=== Begin Enclosure ===

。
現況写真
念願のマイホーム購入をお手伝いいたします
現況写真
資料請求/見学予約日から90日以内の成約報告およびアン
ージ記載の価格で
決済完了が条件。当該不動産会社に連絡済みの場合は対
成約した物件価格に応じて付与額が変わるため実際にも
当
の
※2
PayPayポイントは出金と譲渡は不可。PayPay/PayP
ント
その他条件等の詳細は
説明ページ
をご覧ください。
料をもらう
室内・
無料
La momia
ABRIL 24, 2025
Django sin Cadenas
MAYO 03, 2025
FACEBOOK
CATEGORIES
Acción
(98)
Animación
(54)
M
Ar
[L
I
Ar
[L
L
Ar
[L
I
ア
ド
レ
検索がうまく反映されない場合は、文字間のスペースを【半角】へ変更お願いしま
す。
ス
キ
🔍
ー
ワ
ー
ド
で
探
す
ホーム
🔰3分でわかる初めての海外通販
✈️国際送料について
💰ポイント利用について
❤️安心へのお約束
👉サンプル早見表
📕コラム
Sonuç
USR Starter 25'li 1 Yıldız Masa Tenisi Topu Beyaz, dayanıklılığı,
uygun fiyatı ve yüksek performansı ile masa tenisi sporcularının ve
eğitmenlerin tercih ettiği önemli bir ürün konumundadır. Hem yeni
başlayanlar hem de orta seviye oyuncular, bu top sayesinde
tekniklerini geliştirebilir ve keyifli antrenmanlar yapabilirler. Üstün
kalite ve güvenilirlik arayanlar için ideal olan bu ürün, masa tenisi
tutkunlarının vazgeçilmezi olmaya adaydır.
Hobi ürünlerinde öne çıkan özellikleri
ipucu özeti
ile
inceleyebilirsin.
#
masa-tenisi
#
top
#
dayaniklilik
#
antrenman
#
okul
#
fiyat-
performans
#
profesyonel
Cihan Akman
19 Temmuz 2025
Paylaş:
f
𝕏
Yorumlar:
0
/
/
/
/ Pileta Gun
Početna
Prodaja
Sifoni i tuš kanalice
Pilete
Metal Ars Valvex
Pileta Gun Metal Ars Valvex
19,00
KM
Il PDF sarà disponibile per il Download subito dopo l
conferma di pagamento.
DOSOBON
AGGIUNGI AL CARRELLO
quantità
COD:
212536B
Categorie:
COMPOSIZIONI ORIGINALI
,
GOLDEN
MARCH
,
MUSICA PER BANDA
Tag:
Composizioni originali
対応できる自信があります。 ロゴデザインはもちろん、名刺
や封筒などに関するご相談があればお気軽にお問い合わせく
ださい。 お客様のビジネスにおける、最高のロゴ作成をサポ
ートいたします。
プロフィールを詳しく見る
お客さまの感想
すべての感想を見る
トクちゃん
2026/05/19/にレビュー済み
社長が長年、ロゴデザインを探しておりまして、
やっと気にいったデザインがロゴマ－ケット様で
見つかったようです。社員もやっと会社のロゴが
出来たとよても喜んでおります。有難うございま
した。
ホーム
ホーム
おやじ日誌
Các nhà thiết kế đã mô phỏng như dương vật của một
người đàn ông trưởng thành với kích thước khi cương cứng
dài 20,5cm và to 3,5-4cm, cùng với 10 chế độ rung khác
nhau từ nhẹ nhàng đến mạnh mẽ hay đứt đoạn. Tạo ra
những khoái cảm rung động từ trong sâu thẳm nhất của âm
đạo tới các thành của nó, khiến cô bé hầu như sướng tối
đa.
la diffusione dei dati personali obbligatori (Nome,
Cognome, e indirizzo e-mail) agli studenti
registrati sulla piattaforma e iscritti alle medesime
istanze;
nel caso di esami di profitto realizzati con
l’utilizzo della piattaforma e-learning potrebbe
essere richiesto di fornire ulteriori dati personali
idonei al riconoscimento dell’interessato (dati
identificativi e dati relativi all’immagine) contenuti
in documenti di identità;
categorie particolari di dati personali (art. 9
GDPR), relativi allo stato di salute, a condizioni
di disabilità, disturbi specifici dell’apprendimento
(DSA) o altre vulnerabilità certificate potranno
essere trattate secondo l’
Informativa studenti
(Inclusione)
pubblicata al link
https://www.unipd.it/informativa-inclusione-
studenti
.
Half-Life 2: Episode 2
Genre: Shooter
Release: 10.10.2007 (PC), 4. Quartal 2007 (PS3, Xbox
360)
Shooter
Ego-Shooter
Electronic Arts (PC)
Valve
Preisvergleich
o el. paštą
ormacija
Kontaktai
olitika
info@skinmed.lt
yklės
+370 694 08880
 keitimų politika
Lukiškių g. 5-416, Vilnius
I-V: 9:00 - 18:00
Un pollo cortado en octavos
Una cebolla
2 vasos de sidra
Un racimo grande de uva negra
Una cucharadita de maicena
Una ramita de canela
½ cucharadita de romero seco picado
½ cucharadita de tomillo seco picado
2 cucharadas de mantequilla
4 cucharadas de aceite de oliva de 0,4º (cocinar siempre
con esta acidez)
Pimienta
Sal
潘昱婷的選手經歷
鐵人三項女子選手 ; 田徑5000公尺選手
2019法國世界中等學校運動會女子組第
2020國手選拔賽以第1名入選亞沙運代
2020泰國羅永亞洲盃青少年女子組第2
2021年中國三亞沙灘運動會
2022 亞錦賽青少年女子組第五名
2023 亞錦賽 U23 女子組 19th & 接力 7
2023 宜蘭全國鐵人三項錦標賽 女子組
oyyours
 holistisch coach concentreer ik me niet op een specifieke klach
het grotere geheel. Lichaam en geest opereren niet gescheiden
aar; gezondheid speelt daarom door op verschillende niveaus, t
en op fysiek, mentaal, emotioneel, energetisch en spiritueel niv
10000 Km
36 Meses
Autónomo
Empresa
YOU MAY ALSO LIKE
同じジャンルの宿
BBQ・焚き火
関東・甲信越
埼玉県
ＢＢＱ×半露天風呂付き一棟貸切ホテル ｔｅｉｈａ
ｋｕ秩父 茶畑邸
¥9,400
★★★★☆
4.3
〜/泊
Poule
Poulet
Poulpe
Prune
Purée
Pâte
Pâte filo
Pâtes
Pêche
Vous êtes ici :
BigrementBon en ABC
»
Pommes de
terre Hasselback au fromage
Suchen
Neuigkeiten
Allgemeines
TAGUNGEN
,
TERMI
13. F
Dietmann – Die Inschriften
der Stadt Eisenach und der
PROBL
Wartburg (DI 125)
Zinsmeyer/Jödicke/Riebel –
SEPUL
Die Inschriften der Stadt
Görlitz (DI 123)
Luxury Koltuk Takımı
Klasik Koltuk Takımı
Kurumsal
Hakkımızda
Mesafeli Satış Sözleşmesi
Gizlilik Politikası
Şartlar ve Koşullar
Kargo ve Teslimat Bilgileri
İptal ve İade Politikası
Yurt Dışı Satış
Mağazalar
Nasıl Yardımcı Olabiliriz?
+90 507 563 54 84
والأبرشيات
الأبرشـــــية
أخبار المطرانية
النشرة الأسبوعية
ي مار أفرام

=== End Enclosure ===

Reproduce the text of each entry above verbatim, line by line, with no changes.

。
現況写真
念願のマイホーム購入をお手伝いいたします
現況写真
資料請求/見学予約日から90日以内の成約報告およびアン
ージ記載の価格で
決済完了が条件。当該不動産会社に連絡済みの場合は対
成約した物件価格に応じて付与額が変わるため実際にも
当
の
※2
PayPayポイントは出金と譲渡は不可。PayPay/PayP
ント
その他条件等の詳細は
説明ページ
をご覧ください。
料をもらう
室内・
無料
La momia
ABRIL 24, 2025
Django sin Cadenas
MAYO 03, 2025
FACEBOOK
CATEGORIES
Acción
(98)
Animación
(54)
M
Ar
[L
I
Ar
[L
L
Ar
[L
I
ア
ド
レ
検索がうまく反映されない場合は、文字間のスペースを【半角】へ変更お願いしま
す。
ス
キ
🔍
ー
ワ
ー
ド
で
探
す
ホーム
🔰3分でわかる初めての海外通販
✈️国際送料について
💰ポイント利用について
❤️安心へのお約束
👉サンプル早見表
📕コラム
Sonuç
USR Starter 25'li 1 Yıldız Masa Tenisi Topu Beyaz, dayanıklılığı,
uygun fiyatı ve yüksek performansı ile masa tenisi sporcularının ve
eğitmenlerin tercih ettiği önemli bir ürün konumundadır. Hem yeni
başlayanlar hem de orta seviye oyuncular, bu top sayesinde
tekniklerini geliştirebilir ve keyifli antrenmanlar yapabilirler. Üstün
kalite ve güvenilirlik arayanlar için ideal olan bu ürün, masa tenisi
tutkunlarının vazgeçilmezi olmaya adaydır.
Hobi ürünlerinde öne çıkan özellikleri
ipucu özeti
ile
inceleyebilirsin.
#
masa-tenisi
#
top
#
dayaniklilik
#
antrenman
#
okul
#
fiyat-
performans
#
profesyonel
Cihan Akman
19 Temmuz 2025
Paylaş:
f
𝕏
Yorumlar:
0
/
/
/
/ Pileta Gun
Početna
Prodaja
Sifoni i tuš kanalice
Pilete
Metal Ars Valvex
Pileta Gun Metal Ars Valvex
19,00
KM
Il PDF sarà disponibile per il Download subito dopo l
conferma di pagamento.
DOSOBON
AGGIUNGI AL CARRELLO
quantità
COD:
212536B
Categorie:
COMPOSIZIONI ORIGINALI
,
GOLDEN
MARCH
,
MUSICA PER BANDA
Tag:
Composizioni originali
対応できる自信があります。 ロゴデザインはもちろん、名刺
や封筒などに関するご相談があればお気軽にお問い合わせく
ださい。 お客様のビジネスにおける、最高のロゴ作成をサポ
ートいたします。
プロフィールを詳しく見る
お客さまの感想
すべての感想を見る
トクちゃん
2026/05/19/にレビュー済み
社長が長年、ロゴデザインを探しておりまして、
やっと気にいったデザインがロゴマ－ケット様で
見つかったようです。社員もやっと会社のロゴが
出来たとよても喜んでおります。有難うございま
した。
ホーム
ホーム
おやじ日誌
Các nhà thiết kế đã mô phỏng như dương vật của một
người đàn ông trưởng thành với kích thước khi cương cứng
dài 20,5cm và to 3,5-4cm, cùng với 10 chế độ rung khác
nhau từ nhẹ nhàng đến mạnh mẽ hay đứt đoạn. Tạo ra
những khoái cảm rung động từ trong sâu thẳm nhất của âm
đạo tới các thành của nó, khiến cô bé hầu như sướng tối
đa.
la diffusione dei dati personali obbligatori (Nome,
Cognome, e indirizzo e-mail) agli studenti
registrati sulla piattaforma e iscritti alle medesime
istanze;
nel caso di esami di profitto realizzati con
l’utilizzo della piattaforma e-learning potrebbe
essere richiesto di fornire ulteriori dati personali
idonei al riconoscimento dell’interessato (dati
identificativi e dati relativi all’immagine) contenuti
in documenti di identità;
categorie particolari di dati personali (art. 9
GDPR), relativi allo stato di salute, a condizioni
di disabilità, disturbi specifici dell’apprendimento
(DSA) o altre vulnerabilità certificate potranno
essere trattate secondo l’
Informativa studenti
(Inclusione)
pubblicata al link
https://www.unipd.it/informativa-inclusione-
studenti
.
Half-Life 2: Episode 2
Genre: Shooter
Release: 10.10.2007 (PC), 4. Quartal 2007 (PS3, Xbox
360)
Shooter
Ego-Shooter
Electronic Arts (PC)
Valve
Preisvergleich
o el. paštą
ormacija
Kontaktai
olitika
info@skinmed.lt
yklės
+370 694 08880
 keitimų politika
Lukiškių g. 5-416, Vilnius
I-V: 9:00 - 18:00
Un pollo cortado en octavos
Una cebolla
2 vasos de sidra
Un racimo grande de uva negra
Una cucharadita de maicena
Una ramita de canela
½ cucharadita de romero seco picado
½ cucharadita de tomillo seco picado
2 cucharadas de mantequilla
4 cucharadas de aceite de oliva de 0,4º (cocinar siempre
con esta acidez)
Pimienta
Sal
潘昱婷的選手經歷
鐵人三項女子選手 ; 田徑5000公尺選手
2019法國世界中等學校運動會女子組第
2020國手選拔賽以第1名入選亞沙運代
2020泰國羅永亞洲盃青少年女子組第2
2021年中國三亞沙灘運動會
2022 亞錦賽青少年女子組第五名
2023 亞錦賽 U23 女子組 19th & 接力 7
2023 宜蘭全國鐵人三項錦標賽 女子組
oyyours
 holistisch coach concentreer ik me niet op een specifieke klach
het grotere geheel. Lichaam en geest opereren niet gescheiden
aar; gezondheid speelt daarom door op verschillende niveaus, t
en op fysiek, mentaal, emotioneel, energetisch en spiritueel niv
10000 Km
36 Meses
Autónomo
Empresa
YOU MAY ALSO LIKE
同じジャンルの宿
BBQ・焚き火
関東・甲信越
埼玉県
ＢＢＱ×半露天風呂付き一棟貸切ホテル ｔｅｉｈａ
ｋｕ秩父 茶畑邸
¥9,400
★★★★☆
4.3
〜/泊
Poule
Poulet
Poulpe
Prune
Purée
Pâte
Pâte filo
Pâtes
Pêche
Vous êtes ici :
BigrementBon en ABC
»
Pommes de
terre Hasselback au fromage
Suchen
Neuigkeiten
Allgemeines
TAGUNGEN
,
TERMI
13. F
Dietmann – Die Inschriften
der Stadt Eisenach und der
PROBL
Wartburg (DI 125)
Zinsmeyer/Jödicke/Riebel –
SEPUL
Die Inschriften der Stadt
Görlitz (DI 123)
Luxury Koltuk Takımı
Klasik Koltuk Takımı
Kurumsal
Hakkımızda
Mesafeli Satış Sözleşmesi
Gizlilik Politikası
Şartlar ve Koşullar
Kargo ve Teslimat Bilgileri
İptal ve İade Politikası
Yurt Dışı Satış
Mağazalar
Nasıl Yardımcı Olabiliriz?
+90 507 563 54 84
والأبرشيات
الأبرشـــــية
أخبار المطرانية
النشرة الأسبوعية
ي مار أفرام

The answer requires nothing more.